Being curious about this myself, I decided to take a look at the dietary habits as compiled by the Food and Agriculture Organization of the United Nations for all Countries, and then to tie that back by country to statistics on Life Expectancy and rates of CVD and Diabetes Deaths. I looked firstly at % of Total Calories Consumed as Fats and then compared that data to Life Expectancy at Birth and generated the following chart:

Sure enough, there's a trend that would indicate that 25 or 30% calories from fat is about the minimum, and the correlation gets stronger above that level.  There's no question that some countries suffer from lower life expectancies due to the prevalence of other diseases and the quality of medical care, so I looked at the same % of Total Calories Consumed as Fats and compared that to rates of CVD and Diabetes Deaths and the correlation held true.

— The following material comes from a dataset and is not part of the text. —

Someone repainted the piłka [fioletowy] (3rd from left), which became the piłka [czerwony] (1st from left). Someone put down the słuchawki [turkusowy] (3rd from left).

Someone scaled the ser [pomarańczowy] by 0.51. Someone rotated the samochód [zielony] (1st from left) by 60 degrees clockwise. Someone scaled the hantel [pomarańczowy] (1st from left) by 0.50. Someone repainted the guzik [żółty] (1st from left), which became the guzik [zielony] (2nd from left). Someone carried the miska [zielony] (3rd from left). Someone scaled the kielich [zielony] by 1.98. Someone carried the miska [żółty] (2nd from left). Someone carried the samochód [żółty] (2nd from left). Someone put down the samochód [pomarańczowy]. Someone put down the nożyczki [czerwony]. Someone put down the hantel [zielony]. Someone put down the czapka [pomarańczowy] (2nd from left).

Again the trend shows that higher percentages of calories from fat corresponds to lowere rates of CVD and Diabetes Deaths. 

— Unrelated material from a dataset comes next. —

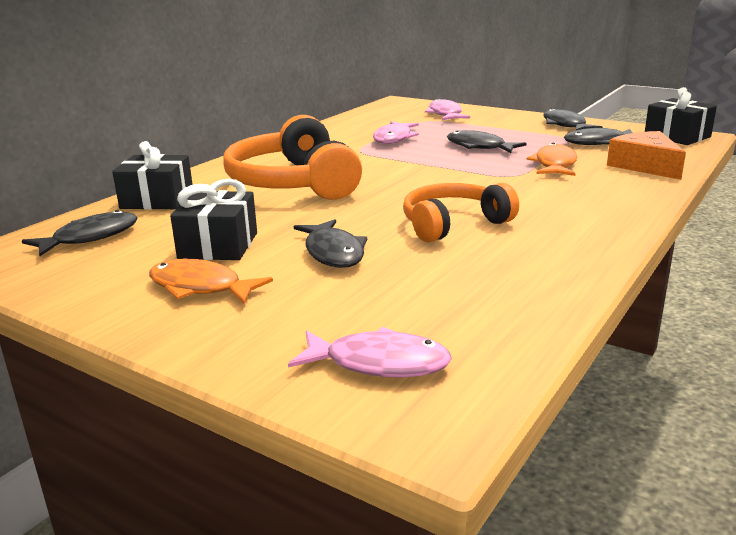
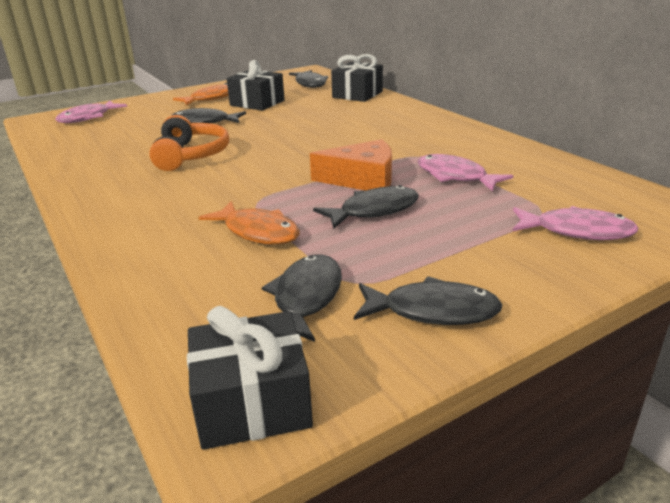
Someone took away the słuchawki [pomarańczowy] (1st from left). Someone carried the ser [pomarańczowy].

But what about carbs? Might they be bad for health when consumed in excess?

I looked at the same two metrics for carbohydrates, comparing the % Dietary Calories Consumed as Carbohydrates vs both Life Expectancy and CVD and Diabetes Mortality Rates.

So the data does show some pretty clear trends that higher Carbohydrate Consumption as a Percent of Total Calories, correlates pretty well with Lower Life Expectancy and Higher Rates of CVD and Diabetes Deaths.

If we were to pin point the one country with the highest Life Expectancy, it would be Japan, with an average Life Expectancy of 82.25 yrs. Japan also has the lowest Rate of Deaths fron CVD and Diabetes. their diets are 58% Carbs, 13% Protein and 29% Fat on average. They average 2800 Calories per day. The okinawans are considered to be the society in Japan with the highest Life Expectancy. They practice a form of calorie restriction called Hara Hachi bu, or "Belly 80% Full". Okinawans consume 1800 to 1900 calories per day, have an average BMI of 18-22, and have the highest number of centenarians at 50 per 100,000 people.